The opening concert of the NFM Leopoldinum Orchestra will be conducted by its new Artistic Director, violinist and conductor Alexander Sitkovetsky, who took his first steps in music under the guidance of Yehudi Menuhin. The programme includes compositions by Felix Mendelssohn, Max Bruch and Rodion Shchedrin.
The first piece will be Felix Mendelssohn Tenth Symphony in B minor for strings. This one-movement work is part of his thirteen early symphonies. They were composed between 1821 and 1823, when Mendelssohn was between twelve and fourteen years old! The Tenth Symphony is divided into sections that contrast with each other in terms of tempo and expression. It opens with a slow, meditative introduction, followed by a faster-paced section, which accelerates even more in the finale. In his early works, Mendelssohn was fixated on Classical models: the works of Joseph Haydn and Wolfgang Amadeus Mozart, but this youthful symphony cannot be denied great melodic invention and charm.
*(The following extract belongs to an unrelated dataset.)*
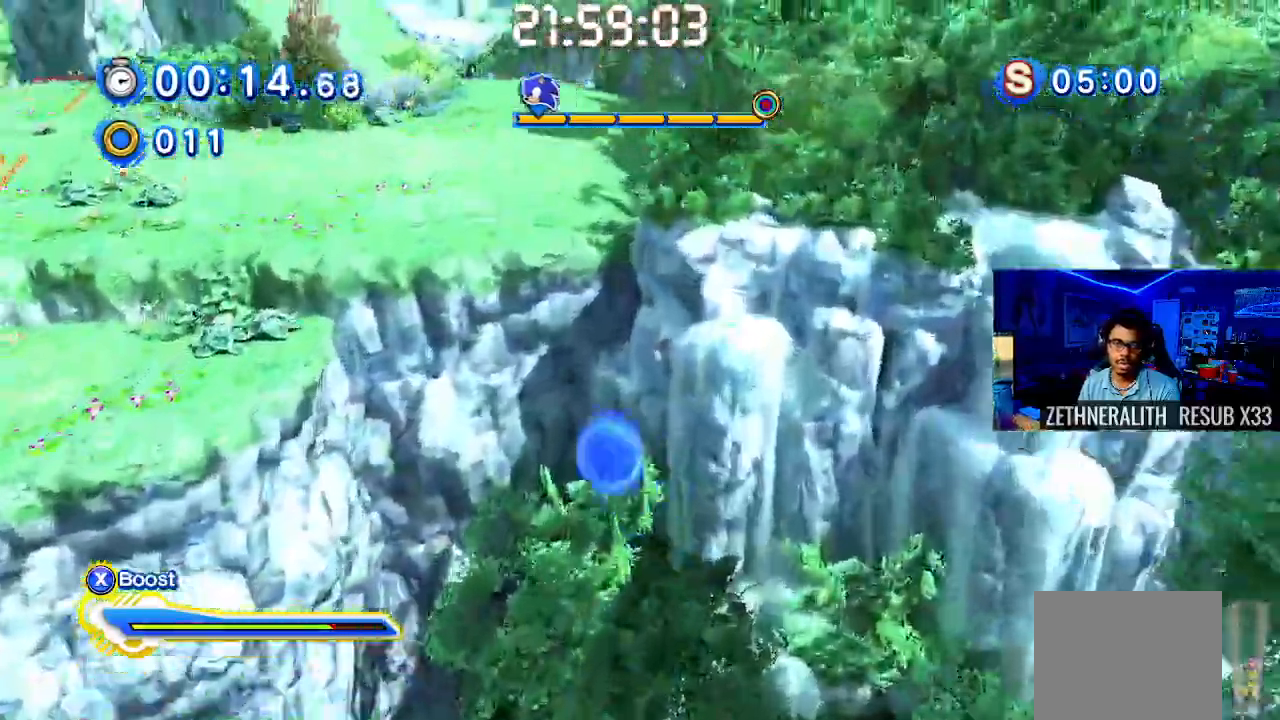
{"buttons": ["CROSS"], "left_stick": "up-left", "right_stick": "up", "events": [[150, "left_stick", "up-left"], [233, "CROSS", "up"], [317, "CROSS", "down"], [467, "right_stick", "up"]]}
Then we will listen to the Concerto in G minor, the most popular composition by Max Bruch, an author belonging to the same generation as Johannes Brahms, Edvard Grieg and Pyotr Tchaikovsky. The work was written in 1866, when the artist was twenty-eight years old. Although Bruch wrote two more violin concertos, none of them matched the popularity of this early composition, full of joy and great charm. It is light, sunny, energetic, definitely more lyrical than showy. The evening will end with the Carmen Suite for strings and percussion. Its author is Rodion Shchedrin, who used here the thematic material of Georges Bizet’s opera. The Russian composer wrote it for his wife, the prima ballerina of the Bolshoi Theatre, Maya Plisetskaya. The result is an extremely colourful and accessible work. Bizet’s melodies are perfectly recognizable in it but transformed in a very ingenious way – thanks to intriguing instrumentation, changes of registers, playing with colours or shifting accents, they give the impression of something new. Shchedrin’s arrangement, full of humour and invention, quickly gained great popularity.